This is apparent to any shareholder who has heard about a company’s new revenue opportunities being offered via emerging software-based and data-driven services. As predicted by McKinsey and other analysts, the industry will see a 70/30 revenue split between vehicle sales and new services by 2030.
With revenue for the industry in the hundreds of billions of dollars, this potential to add a technology-based revenue of 30% without needing to produce more physical goods is a worthwhile endeavour.
However, the introduction of software-defined vehicles comes with its own complexity due to the 100 million lines of code present in each modern high-end vehicle. This much code earns such vehicles the prize of being some of the most complex software systems around, second only to Google when considering their full suite of services.
Automotive cybersecurity is the prerequisite for modern connected vehicles
The combination of software and internet connectivity represents a vulnerability to potential cyber attacks. Therefore, the safe launch and running of connected and software-defined vehicle services depend heavily on the deployment of a data-driven cybersecurity program.
It is not an exaggeration to state that the role of the cybersecurity community today is not just to protect individual assets from potential cybersecurity attacks, but rather to protect those new strategic revenue streams that will help the transformation of OEMs from “Car Co’s” to “Tech Co’s”.

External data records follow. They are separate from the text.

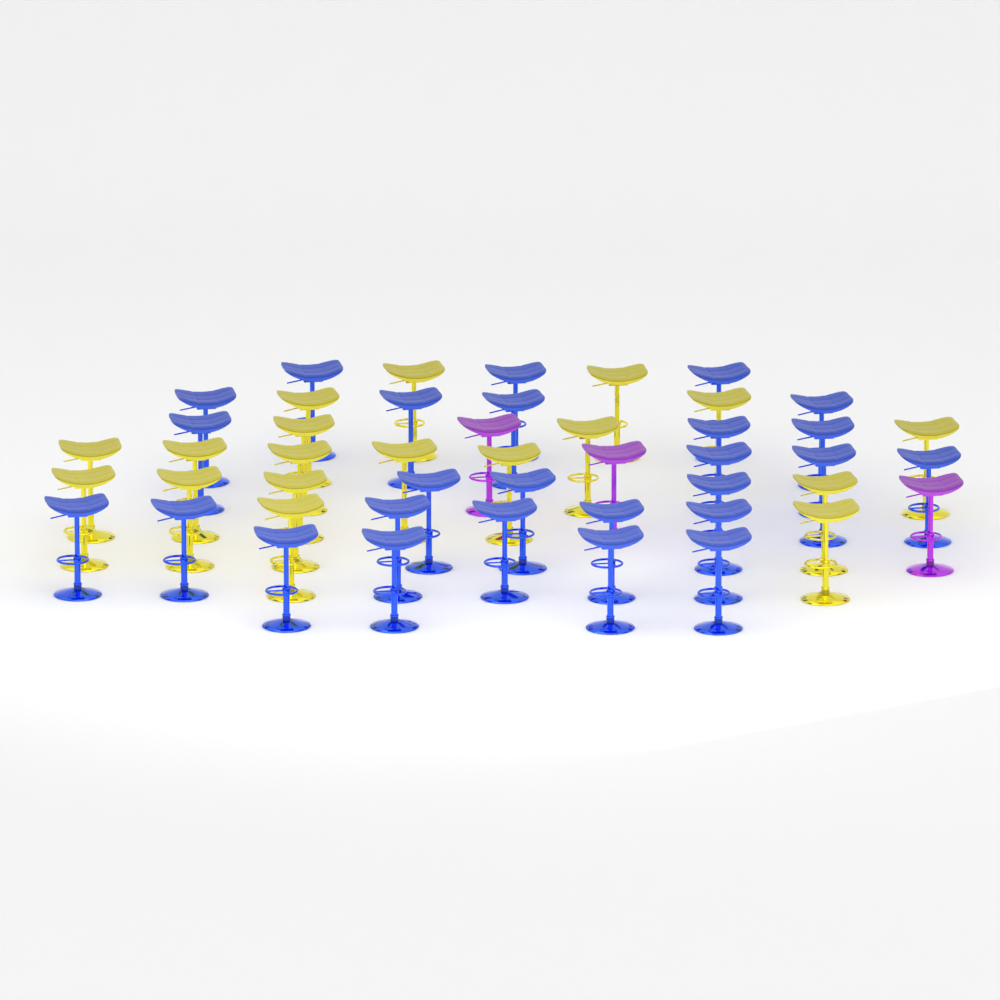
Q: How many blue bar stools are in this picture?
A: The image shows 26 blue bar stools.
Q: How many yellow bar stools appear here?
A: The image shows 18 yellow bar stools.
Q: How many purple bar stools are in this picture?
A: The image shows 3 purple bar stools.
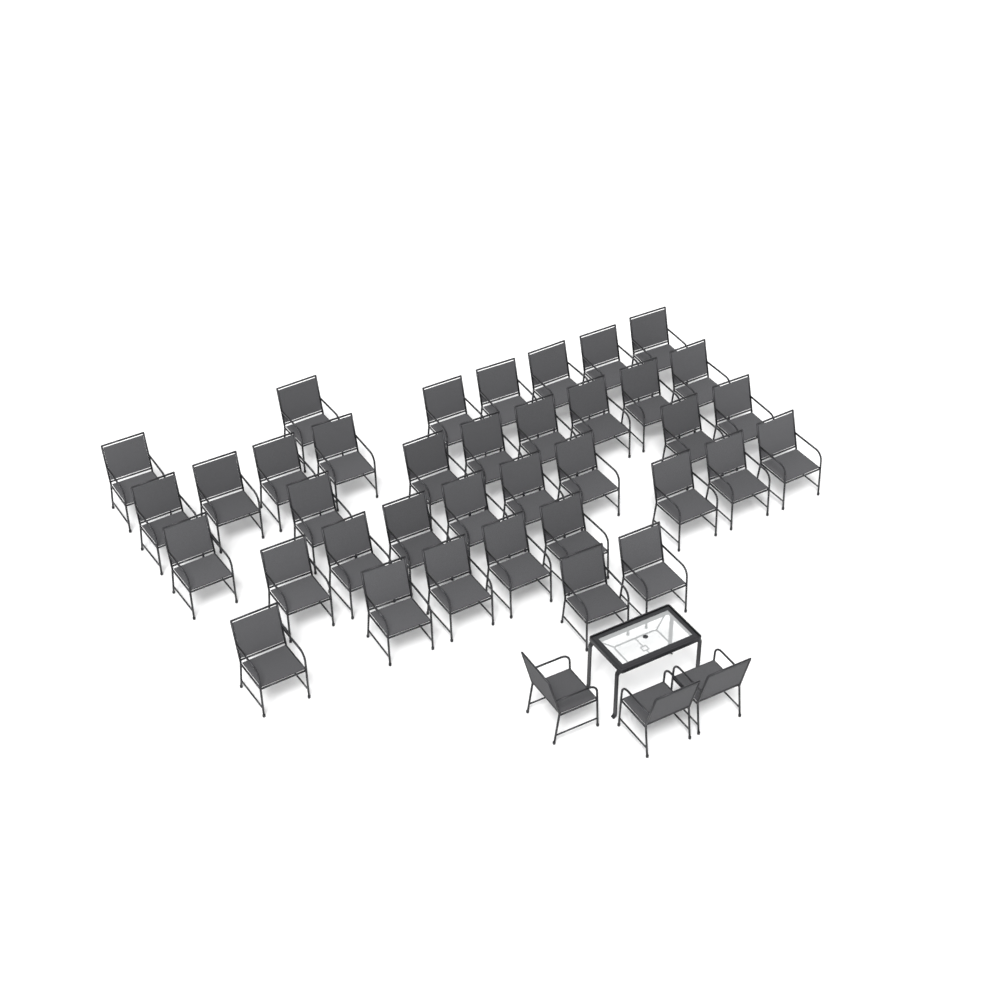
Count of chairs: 40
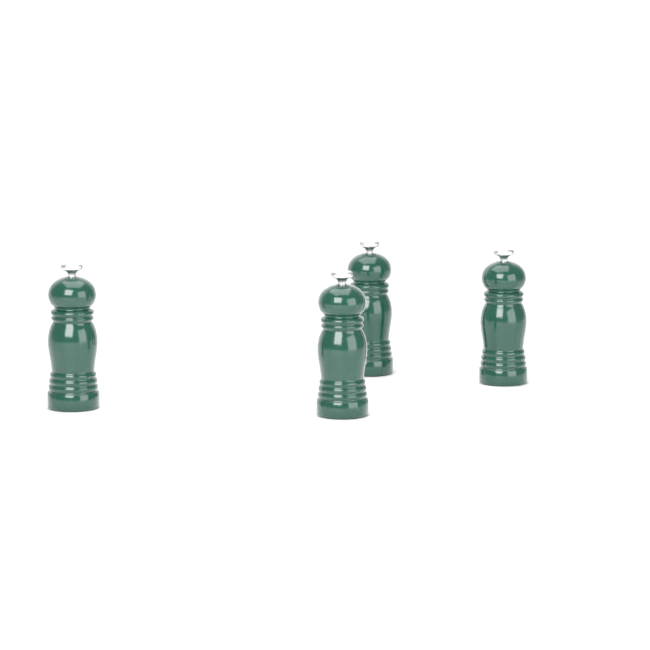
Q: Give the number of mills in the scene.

Positive ROI from vehicle cybersecurity investments
Understanding the capabilities of the data collected by cybersecurity teams pivots the traditional view of cybersecurity from an expense to an investment.

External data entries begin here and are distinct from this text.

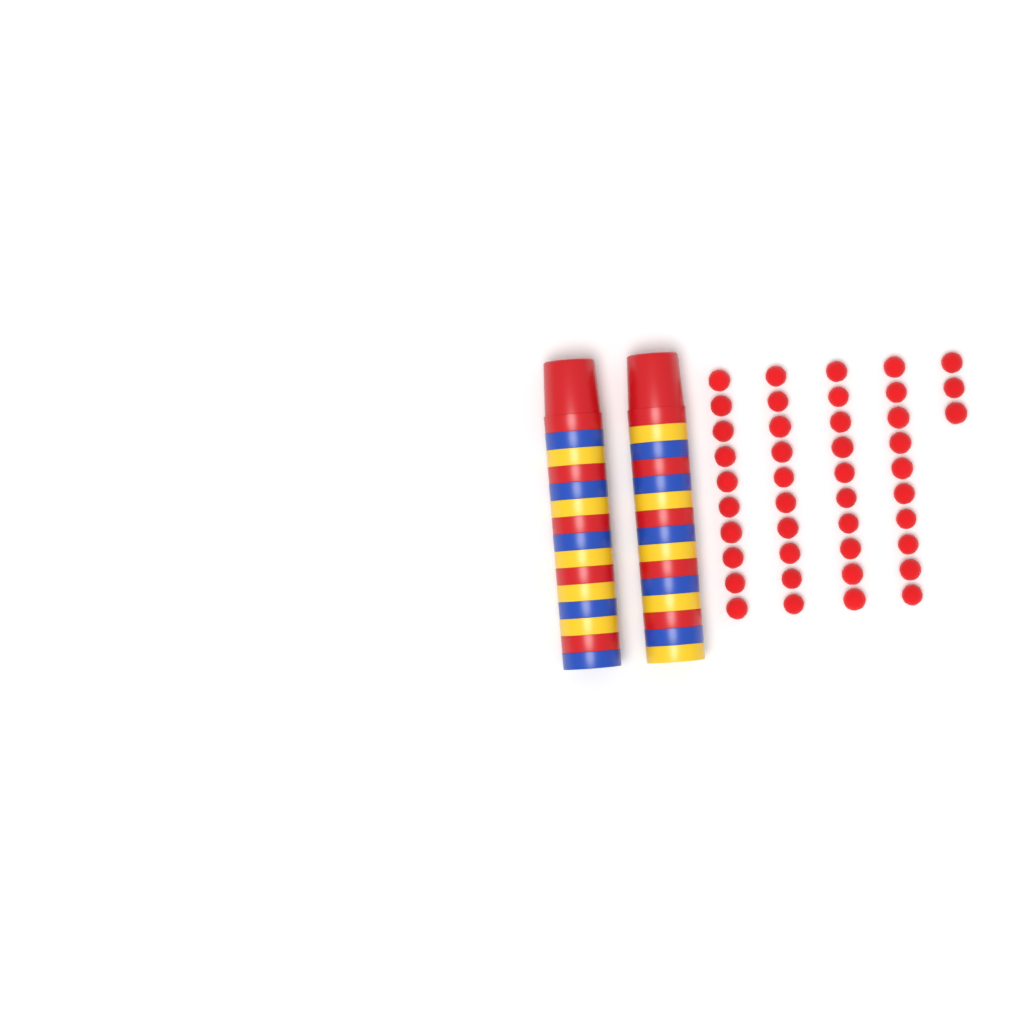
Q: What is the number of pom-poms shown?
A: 43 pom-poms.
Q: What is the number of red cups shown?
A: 10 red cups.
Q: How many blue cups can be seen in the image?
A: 10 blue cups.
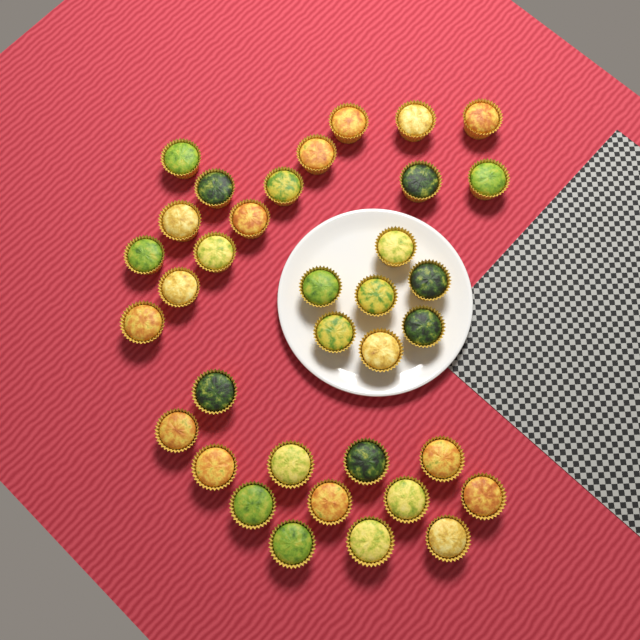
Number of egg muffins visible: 35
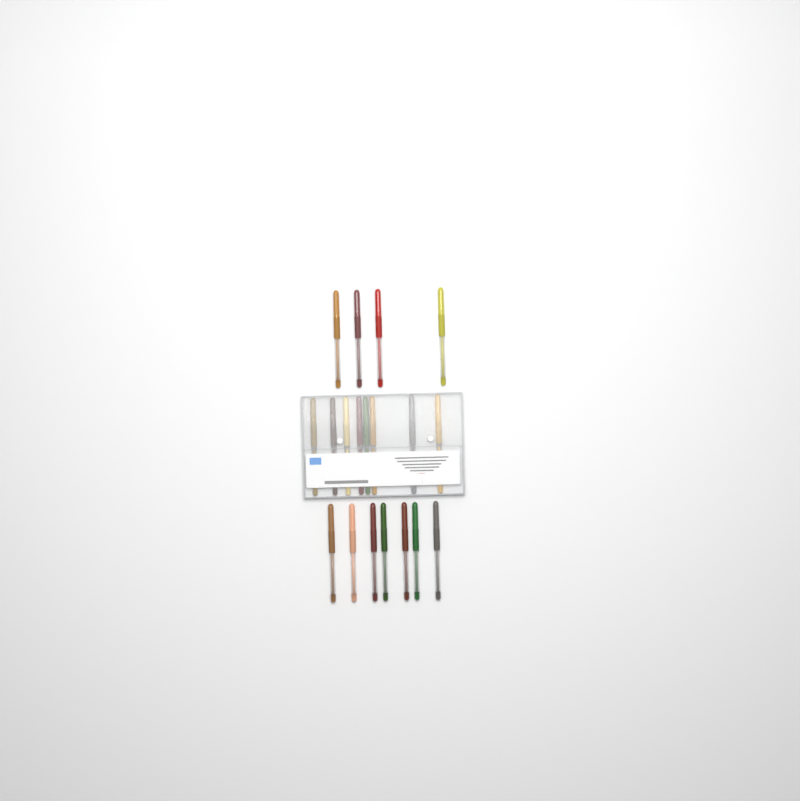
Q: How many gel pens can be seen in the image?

A recent paper from Porsche Consulting even states that cybersecurity is not a box to check for upcoming regulations but a matter of competitive advantage. Yet, it has taken a new set of regulations to create a sense of urgency around this topic, with some OEMs making significant upfront investments, whilst other OEMs have chosen to implement a phased approach in the next three years.
In light of increasing volumes of cyber attacks, as regularly reported by Upstream’s threat intelligence analysts, it’s hard to understand why OEMs would choose to delay the implementation of state of the art cybersecurity monitor-detect-respond solutions and vehicle security operation centres (or VSOCs). Hackers in the field do not differentiate between OEMs who are moving quickly and those who take their time. Our deep and dark web automotive analysts have seen hackers colluding to discover weaknesses and vulnerabilities anywhere they can.

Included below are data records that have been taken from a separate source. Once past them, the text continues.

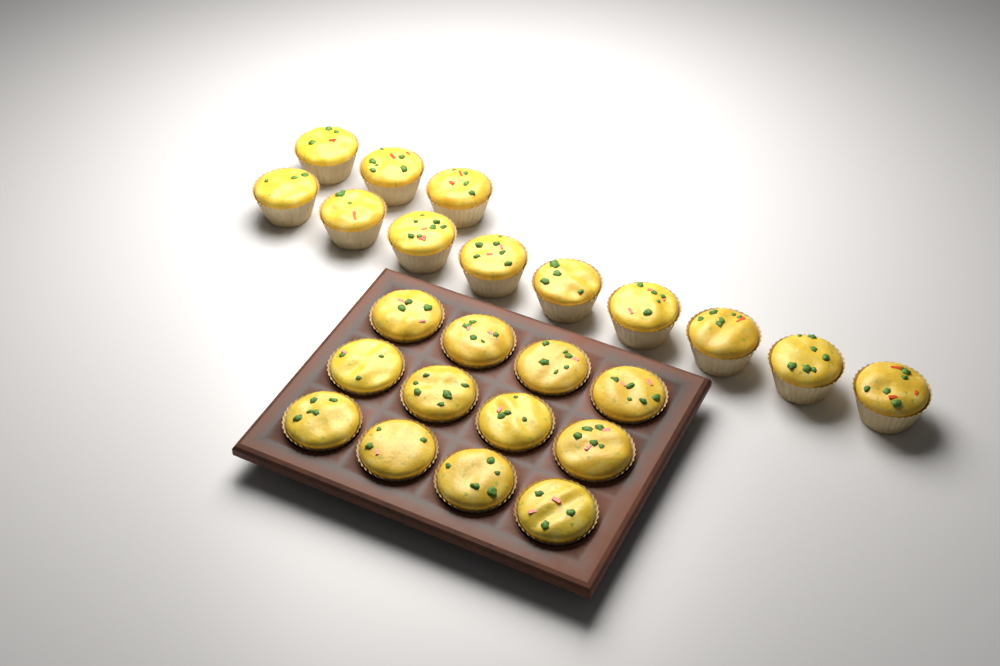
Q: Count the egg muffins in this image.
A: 24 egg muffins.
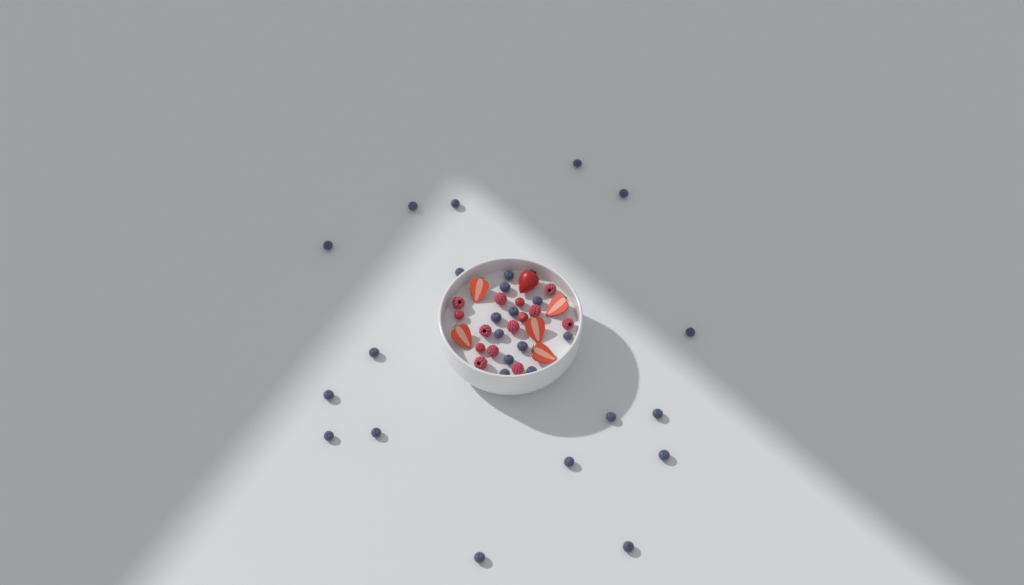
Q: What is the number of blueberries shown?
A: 28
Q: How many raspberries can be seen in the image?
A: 10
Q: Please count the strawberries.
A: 6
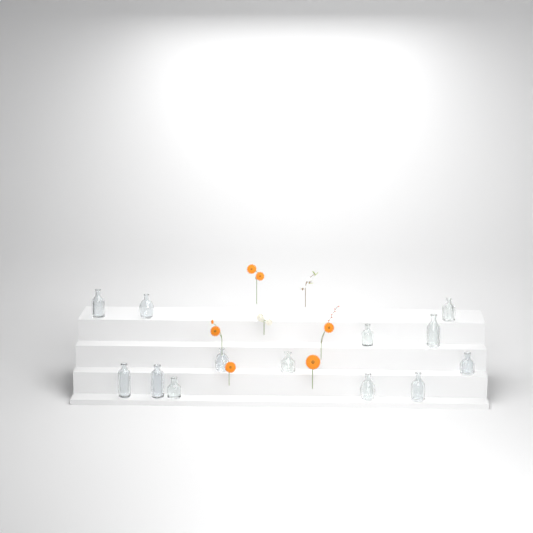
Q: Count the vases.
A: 13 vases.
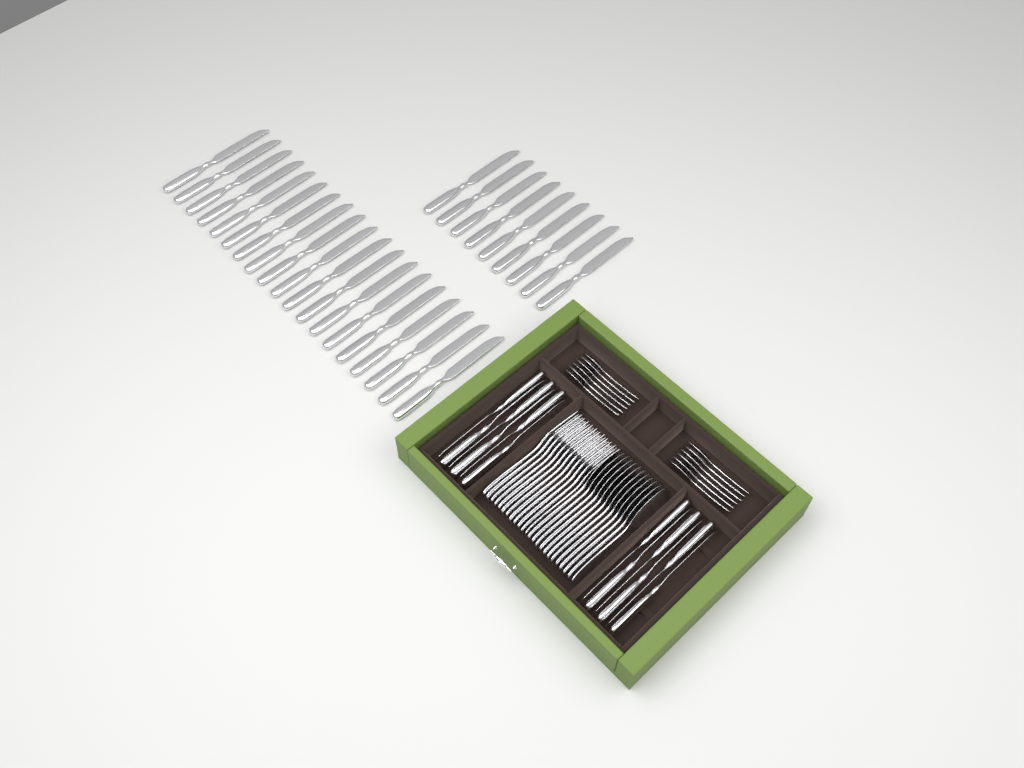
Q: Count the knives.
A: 40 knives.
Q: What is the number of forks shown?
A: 12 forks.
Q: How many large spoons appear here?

What OEMs must consider is not whether or not they should have an immediate comprehensive cybersecurity operation in place but rather how to do it and what is the path of least resistance in achieving their cybersecurity and data management goals.
In-house SIEM vs. automotive cloud cybersecurity solution
Whether to build or buy is a pivotal decision that all OEMs must make when looking to comply with standards and regulations, as well as begin utilising vehicle data.
While an in-house SIEM-based solution may be a top choice for experienced IT specialists, it falls short of meeting the unique in-field demands of modern connected vehicles.
To address this challenge, leading OEMs have looked to Upstream’s cloud-based cybersecurity and data management platform to obtain regulatory compliance, rapid time-to-market, accurate data collection and anomaly detection, and utilise their domain expertise to achieve the required scalability.